=== Work instruction ===
Your answer should hold exactly the lines below from the line with "J-S13035-22" through the line with "addressed Appellees’ supplementation", both included, and no pictures at all.

[Saved data entries]
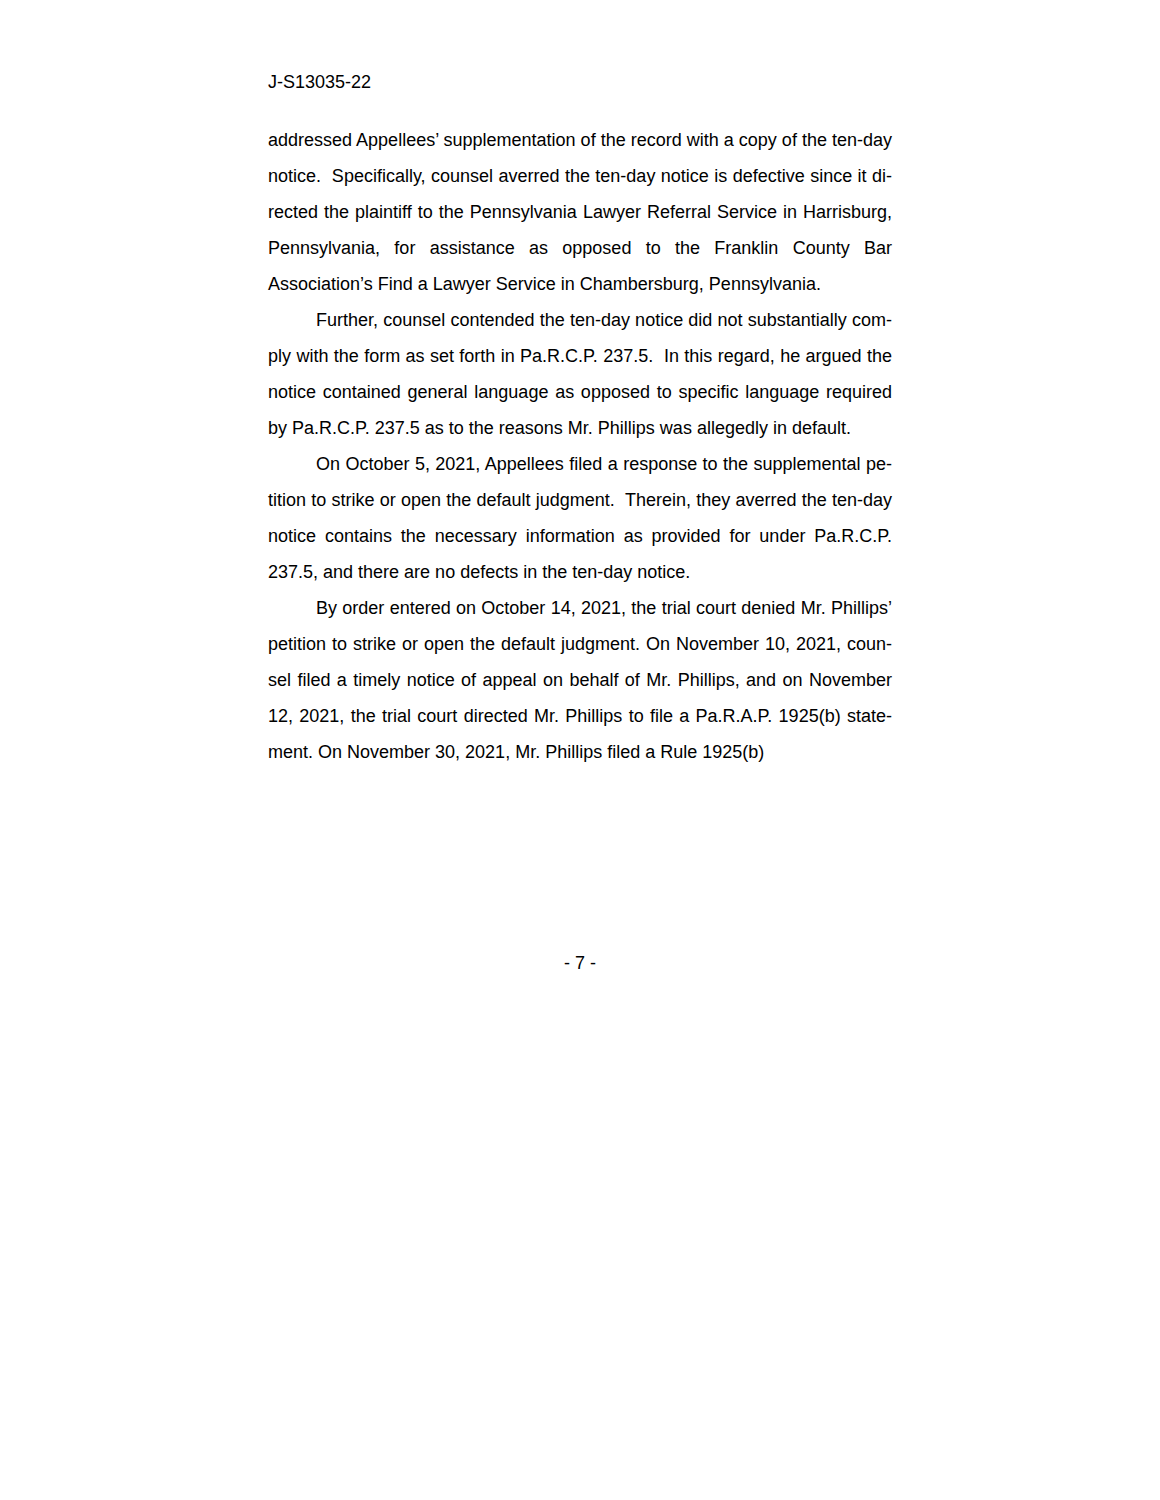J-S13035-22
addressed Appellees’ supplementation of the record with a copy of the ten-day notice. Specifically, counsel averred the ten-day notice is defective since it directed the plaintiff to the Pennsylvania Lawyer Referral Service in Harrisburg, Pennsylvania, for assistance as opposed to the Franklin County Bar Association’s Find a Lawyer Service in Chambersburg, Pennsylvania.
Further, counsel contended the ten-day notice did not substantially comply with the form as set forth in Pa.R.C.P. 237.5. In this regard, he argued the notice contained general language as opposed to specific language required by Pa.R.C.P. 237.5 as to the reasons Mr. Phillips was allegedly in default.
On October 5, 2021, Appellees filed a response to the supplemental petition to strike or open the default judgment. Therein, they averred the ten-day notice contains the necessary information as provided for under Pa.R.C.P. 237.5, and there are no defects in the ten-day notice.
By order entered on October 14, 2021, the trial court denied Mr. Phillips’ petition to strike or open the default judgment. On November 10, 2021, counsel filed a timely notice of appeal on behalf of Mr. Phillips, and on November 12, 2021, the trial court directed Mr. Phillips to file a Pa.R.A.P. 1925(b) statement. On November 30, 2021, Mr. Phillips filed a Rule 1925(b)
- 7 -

...

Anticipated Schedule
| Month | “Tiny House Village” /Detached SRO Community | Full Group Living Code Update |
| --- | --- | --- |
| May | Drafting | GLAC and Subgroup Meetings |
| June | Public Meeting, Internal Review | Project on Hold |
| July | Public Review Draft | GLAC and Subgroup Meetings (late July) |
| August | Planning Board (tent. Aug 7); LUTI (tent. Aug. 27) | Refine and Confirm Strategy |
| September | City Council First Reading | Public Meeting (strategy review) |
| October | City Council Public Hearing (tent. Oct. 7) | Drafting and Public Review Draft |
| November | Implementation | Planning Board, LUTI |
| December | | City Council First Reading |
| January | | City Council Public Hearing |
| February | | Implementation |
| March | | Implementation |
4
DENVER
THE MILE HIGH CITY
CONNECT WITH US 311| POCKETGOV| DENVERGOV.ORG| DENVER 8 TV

* * *

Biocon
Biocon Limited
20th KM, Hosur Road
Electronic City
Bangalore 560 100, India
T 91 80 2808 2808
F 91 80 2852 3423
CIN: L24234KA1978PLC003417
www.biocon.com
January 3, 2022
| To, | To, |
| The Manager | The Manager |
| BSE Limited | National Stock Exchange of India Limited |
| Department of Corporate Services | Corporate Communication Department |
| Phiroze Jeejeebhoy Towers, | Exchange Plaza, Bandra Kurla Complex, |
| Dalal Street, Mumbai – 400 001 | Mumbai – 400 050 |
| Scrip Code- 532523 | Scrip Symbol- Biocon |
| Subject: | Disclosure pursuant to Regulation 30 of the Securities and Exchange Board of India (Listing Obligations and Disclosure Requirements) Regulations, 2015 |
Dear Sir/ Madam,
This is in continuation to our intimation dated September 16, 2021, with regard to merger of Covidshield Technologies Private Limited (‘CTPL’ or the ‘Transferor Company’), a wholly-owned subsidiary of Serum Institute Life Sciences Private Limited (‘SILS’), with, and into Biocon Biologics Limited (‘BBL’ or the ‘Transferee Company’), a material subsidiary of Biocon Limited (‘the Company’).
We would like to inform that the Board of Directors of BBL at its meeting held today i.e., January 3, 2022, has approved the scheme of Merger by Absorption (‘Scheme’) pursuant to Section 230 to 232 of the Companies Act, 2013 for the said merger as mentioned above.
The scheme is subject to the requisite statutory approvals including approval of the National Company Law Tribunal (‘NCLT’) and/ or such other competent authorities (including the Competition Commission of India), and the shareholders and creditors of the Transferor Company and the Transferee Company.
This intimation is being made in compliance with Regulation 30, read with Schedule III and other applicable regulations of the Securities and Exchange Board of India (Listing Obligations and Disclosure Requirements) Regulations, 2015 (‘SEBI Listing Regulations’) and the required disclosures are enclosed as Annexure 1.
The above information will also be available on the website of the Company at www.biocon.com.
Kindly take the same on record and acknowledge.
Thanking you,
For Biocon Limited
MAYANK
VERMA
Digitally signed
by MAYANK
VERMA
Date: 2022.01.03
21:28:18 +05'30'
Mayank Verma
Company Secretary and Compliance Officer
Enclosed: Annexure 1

=== Your solution ===
J-S13035-22
addressed Appellees’ supplementation of the record with a copy of the ten-day notice. Specifically, counsel averred the ten-day notice is defective since it directed the plaintiff to the Pennsylvania Lawyer Referral Service in Harrisburg, Pennsylvania, for assistance as opposed to the Franklin County Bar Association’s Find a Lawyer Service in Chambersburg, Pennsylvania.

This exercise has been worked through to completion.